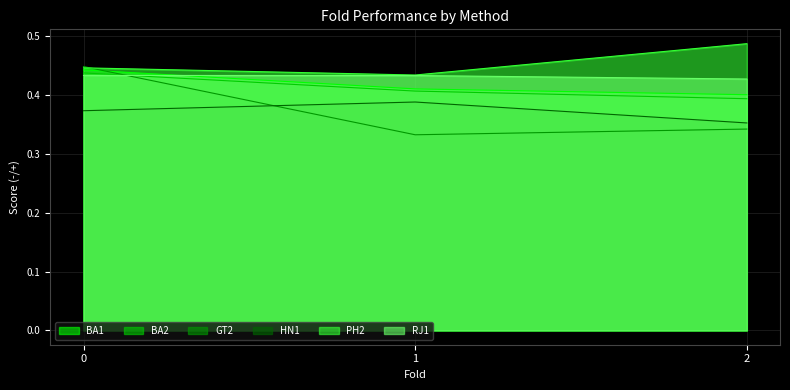

True or false: BA2 has a value of 0.6 at 0.

False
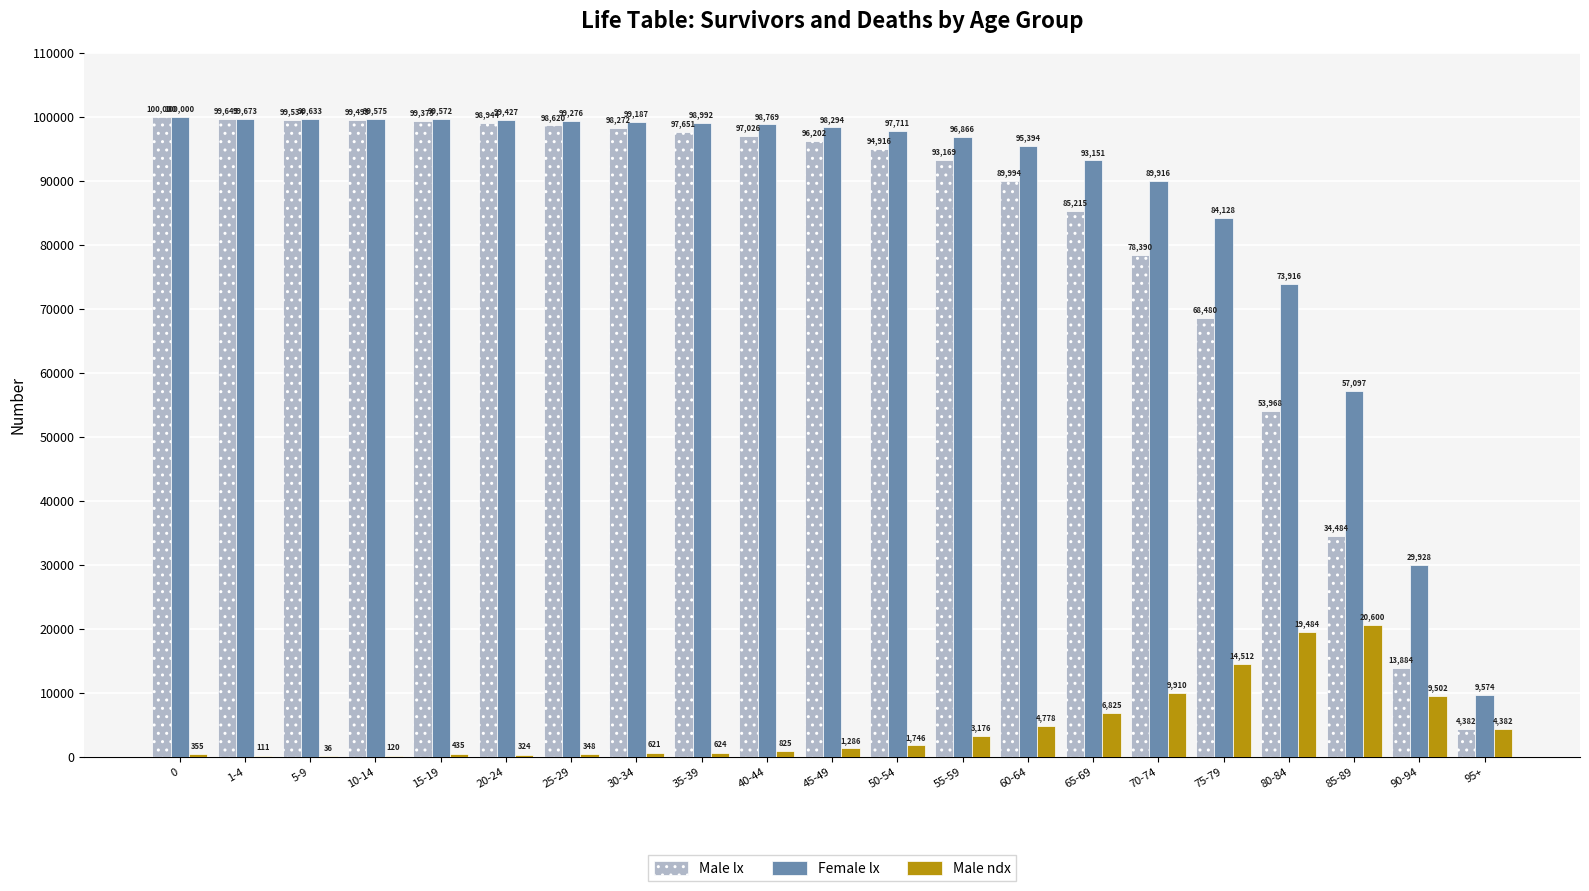

What is the average value of the Female lx series?

86670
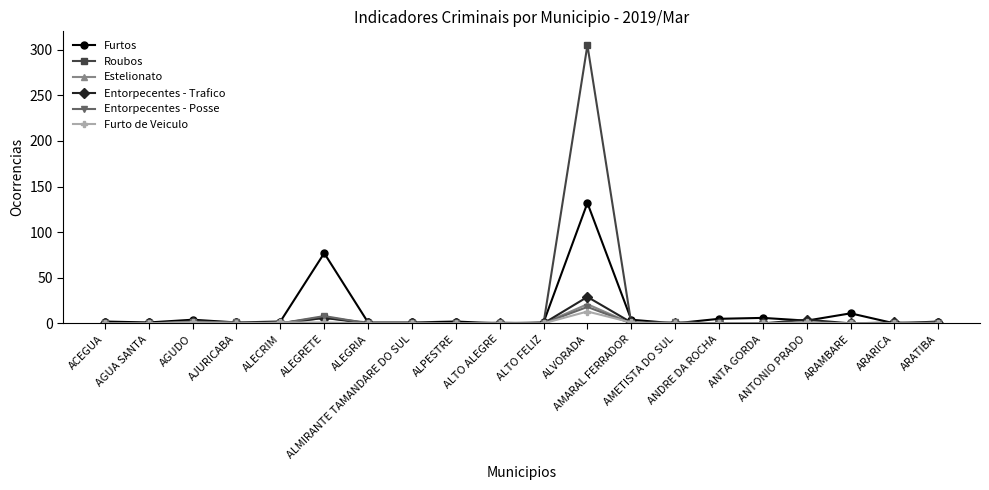

True or false: Roubos has more than 0 interior local peaks.

True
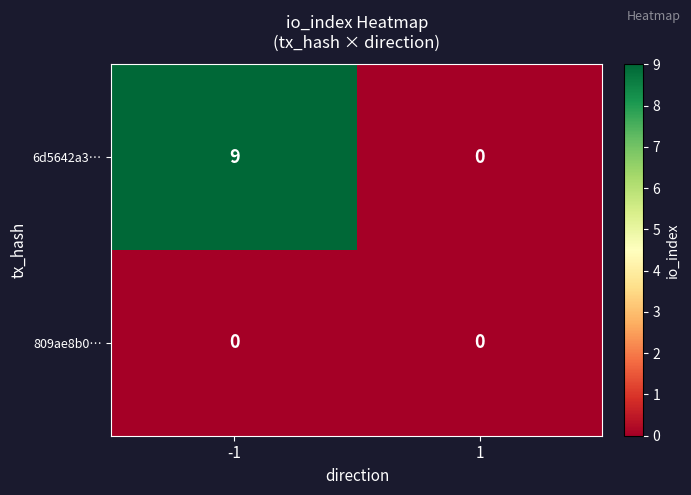

Count the number of data series in this chart.

2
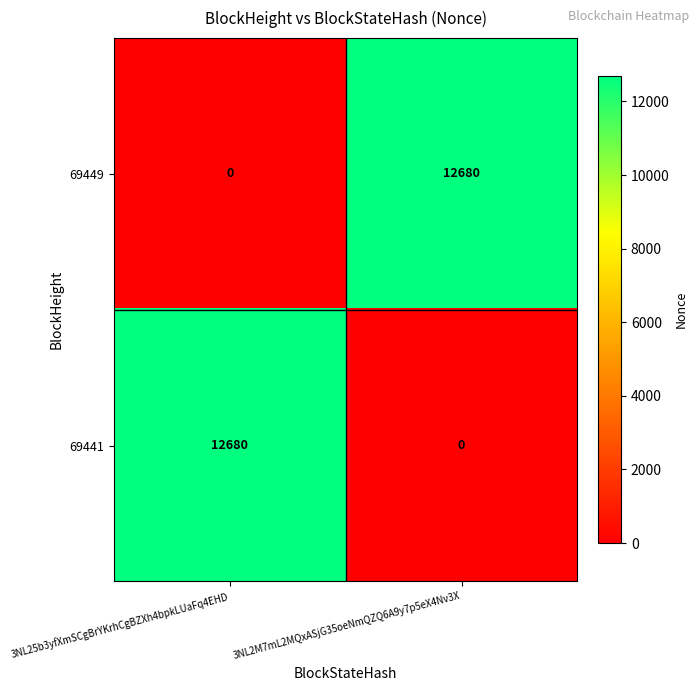

True or false: 69441 has a value of 5296 at 3NL2M7mL2MQxASjG35oeNmQZQ6A9y7p5eX4Nv3X.

False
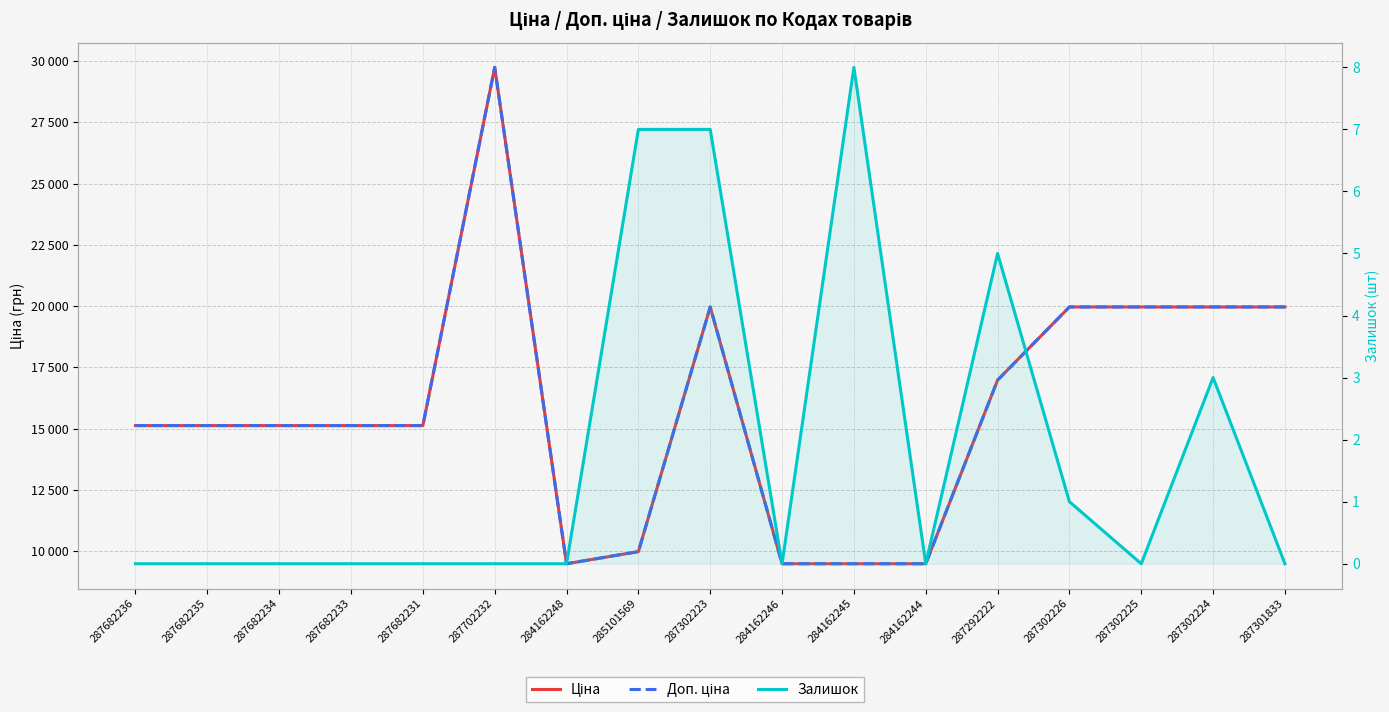

Read the Залишок value at 284162245.

8.0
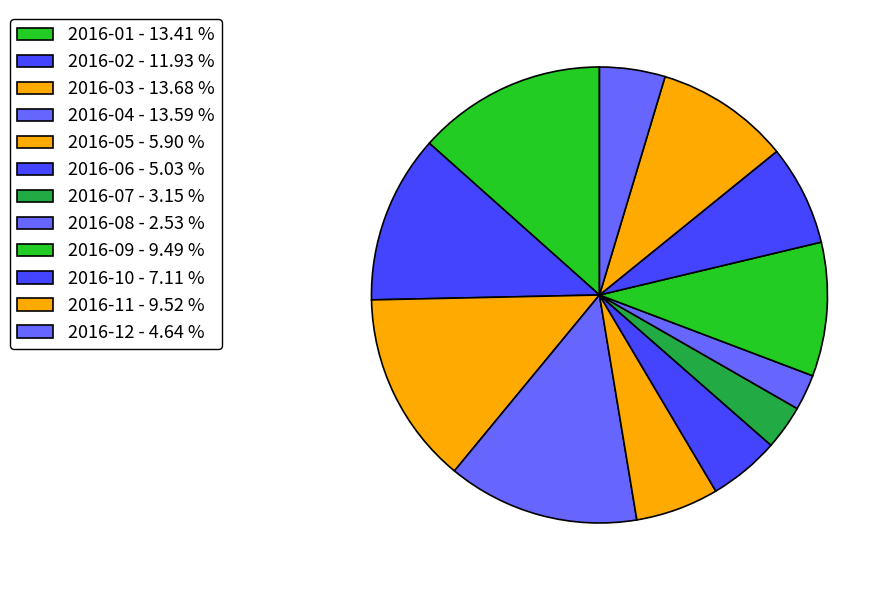

What percentage is the 2016-11 slice, to the nearest percent?

10%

(What is being asked) Can you reproduce every row above verbatim, leaving out the pictures?

(Answer to the exercise)
True or false: BA2 has a value of 0.6 at 0.

False

What is the average value of the Female lx series?

86670

True or false: Roubos has more than 0 interior local peaks.

True

Count the number of data series in this chart.

2

True or false: 69441 has a value of 5296 at 3NL2M7mL2MQxASjG35oeNmQZQ6A9y7p5eX4Nv3X.

False

Read the Залишок value at 284162245.

8.0

What percentage is the 2016-11 slice, to the nearest percent?

10%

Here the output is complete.